Missense mutations T166M, Q242L, T336M, and Y474C in the GABA_A receptor (GABA_AR) α3 subunit gene are associated with epileptic seizures, dysmorphic features, intellectual disability, and developmental delay. When incorporated into GABA_ARs expressed in oocytes, all mutations are known to reduce GABA-evoked whole-cell currents. However, their impact on the properties of inhibitory synaptic currents (IPSCs) is unknown, largely because it is difficult to establish, much less control, the stoichiometry of GABA_AR expressed in native neuronal synapses. To circumvent this problem, we employed a HEK293 cell-neuron co-culture expression system that permits the recording of IPSCs mediated by a pure population of GABA_ARs with a defined stoichiometry. We first demonstrated that IPSCs mediated by α3-containing GABA_ARs (α3β3γ2) decay significantly slower than those mediated by α1-containing isoforms (α1β2γ2 or α1β3γ2). GABA_AR α3 mutations did not affect IPSC peak amplitudes or 10–90% rise times, but three of the mutations affected IPSC decay. T336M significantly accelerated the IPSC decay rate whereas T166M and Y474C had the opposite effect. The acceleration of IPSC decay kinetics caused by the T366M mutation was returned to wild-type-like values by the anti-epileptic medication, midazolam. Quantification experiments in HEK293 cells revealed a significant reduction in cell-surface expression for all mutants, in agreement with previous oocyte data. Taken together, our results show that impaired surface expression and altered IPSC decay rates could both be significant factors underlying the pathologies associated with these mutations.

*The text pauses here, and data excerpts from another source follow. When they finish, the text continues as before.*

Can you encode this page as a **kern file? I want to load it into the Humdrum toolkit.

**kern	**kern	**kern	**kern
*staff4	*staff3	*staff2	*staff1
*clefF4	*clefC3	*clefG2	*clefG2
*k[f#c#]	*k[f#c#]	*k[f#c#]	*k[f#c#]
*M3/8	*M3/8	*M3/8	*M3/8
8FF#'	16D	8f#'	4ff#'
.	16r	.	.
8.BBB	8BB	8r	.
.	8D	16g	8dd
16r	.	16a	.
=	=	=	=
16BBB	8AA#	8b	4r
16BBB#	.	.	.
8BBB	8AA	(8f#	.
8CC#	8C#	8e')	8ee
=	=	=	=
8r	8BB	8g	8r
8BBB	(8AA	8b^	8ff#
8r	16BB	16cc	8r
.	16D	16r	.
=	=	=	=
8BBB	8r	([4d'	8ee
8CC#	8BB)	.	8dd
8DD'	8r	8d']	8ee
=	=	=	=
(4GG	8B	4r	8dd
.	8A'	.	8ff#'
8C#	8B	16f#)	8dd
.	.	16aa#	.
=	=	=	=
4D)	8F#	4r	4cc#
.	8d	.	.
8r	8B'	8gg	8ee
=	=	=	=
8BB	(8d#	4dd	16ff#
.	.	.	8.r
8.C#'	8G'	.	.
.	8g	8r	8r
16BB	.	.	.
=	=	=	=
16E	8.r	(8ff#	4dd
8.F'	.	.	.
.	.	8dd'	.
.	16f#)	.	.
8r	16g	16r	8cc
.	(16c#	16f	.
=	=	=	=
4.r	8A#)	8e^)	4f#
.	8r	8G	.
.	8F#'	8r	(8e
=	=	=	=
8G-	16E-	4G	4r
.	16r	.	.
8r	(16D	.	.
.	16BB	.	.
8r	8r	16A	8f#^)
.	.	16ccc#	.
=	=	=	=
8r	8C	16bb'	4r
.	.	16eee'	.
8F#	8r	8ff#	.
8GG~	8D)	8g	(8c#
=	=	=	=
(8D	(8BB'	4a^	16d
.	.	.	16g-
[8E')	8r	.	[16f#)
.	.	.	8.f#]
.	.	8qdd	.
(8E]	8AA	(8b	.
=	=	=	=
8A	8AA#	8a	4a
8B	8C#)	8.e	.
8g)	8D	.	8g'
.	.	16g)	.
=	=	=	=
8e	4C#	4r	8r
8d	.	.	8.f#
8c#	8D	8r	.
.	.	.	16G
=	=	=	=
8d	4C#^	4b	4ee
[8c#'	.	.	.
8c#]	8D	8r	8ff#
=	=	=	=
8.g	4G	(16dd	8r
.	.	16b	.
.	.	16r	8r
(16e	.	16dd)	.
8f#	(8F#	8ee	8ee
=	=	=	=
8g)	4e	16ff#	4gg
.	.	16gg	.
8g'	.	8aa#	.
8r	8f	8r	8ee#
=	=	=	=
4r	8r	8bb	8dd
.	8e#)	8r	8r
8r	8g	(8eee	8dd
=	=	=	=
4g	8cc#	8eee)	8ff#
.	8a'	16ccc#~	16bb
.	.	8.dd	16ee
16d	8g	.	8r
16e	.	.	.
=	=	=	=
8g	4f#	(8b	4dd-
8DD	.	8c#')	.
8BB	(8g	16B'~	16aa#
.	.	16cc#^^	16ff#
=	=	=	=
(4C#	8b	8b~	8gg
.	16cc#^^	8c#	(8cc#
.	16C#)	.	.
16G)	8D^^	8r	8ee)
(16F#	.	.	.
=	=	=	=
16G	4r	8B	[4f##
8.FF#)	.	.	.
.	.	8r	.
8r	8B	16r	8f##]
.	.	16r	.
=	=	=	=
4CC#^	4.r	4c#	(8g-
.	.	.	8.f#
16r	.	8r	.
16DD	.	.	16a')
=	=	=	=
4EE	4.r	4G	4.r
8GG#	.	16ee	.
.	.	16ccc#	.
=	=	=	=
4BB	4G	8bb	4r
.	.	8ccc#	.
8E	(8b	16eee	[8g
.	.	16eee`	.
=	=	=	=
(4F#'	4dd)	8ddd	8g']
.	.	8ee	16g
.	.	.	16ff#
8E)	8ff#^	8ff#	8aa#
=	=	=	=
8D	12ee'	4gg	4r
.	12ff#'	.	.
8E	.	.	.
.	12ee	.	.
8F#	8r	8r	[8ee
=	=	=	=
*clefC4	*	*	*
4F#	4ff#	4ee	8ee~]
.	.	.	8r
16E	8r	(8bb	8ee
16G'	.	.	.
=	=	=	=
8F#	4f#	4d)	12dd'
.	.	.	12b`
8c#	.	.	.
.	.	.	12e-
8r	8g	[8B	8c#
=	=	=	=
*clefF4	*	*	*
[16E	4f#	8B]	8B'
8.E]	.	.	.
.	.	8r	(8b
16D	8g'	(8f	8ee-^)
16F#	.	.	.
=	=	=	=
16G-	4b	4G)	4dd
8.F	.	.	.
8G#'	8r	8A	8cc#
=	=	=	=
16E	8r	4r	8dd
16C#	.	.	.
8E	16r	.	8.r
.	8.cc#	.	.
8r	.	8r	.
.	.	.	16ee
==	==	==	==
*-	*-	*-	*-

GABA _A受体（GABA _A R）α3亚基基因中的错义突变T166M，Q242L，T336M和Y474C与癫痫发作，畸形特征，智力残疾和发育延迟有关。当掺入到卵母细胞中表达的GABA _A Rs中时，所有突变都会降低GABA诱发的全细胞电流。但是，它们对抑制性突触电流（IPSCs）性质的影响尚不清楚，主要是因为很难建立自然神经突触中表达的GABA _A R的化学计量，而难以控制。为了解决这个问题，我们采用了HEK293细胞-神经元共培养表达系统，该系统可以记录由纯GABA _A群体介导的IPSC具有定义的化学计量比的Rs。我们首先证明了由含α3的GABA _A Rs（α3β3γ2）介导的IPSCs的衰减比由含α1的同工型（α1β2γ2或α1β3γ2）介导的IPSC的衰减要慢得多。GABA _ARα3突变不影响IPSC的峰值幅度或10-90％的上升时间，但其中三个突变影响IPSC的衰减。T336M显着加速了IPSC衰减速率，而T166M和Y474C则相反。由T366M突变引起的IPSC衰减动力学的加速通过抗癫痫药物咪达唑仑恢复为野生型。与以前的卵母细胞数据一致，HEK293细胞中的定量实验显示所有突变体的细胞表面表达均显着降低。两者合计，我们的结果表明，受损的表面表达和改变的IPSC衰减率可能都是与这些突变相关的病理基础的重要因素。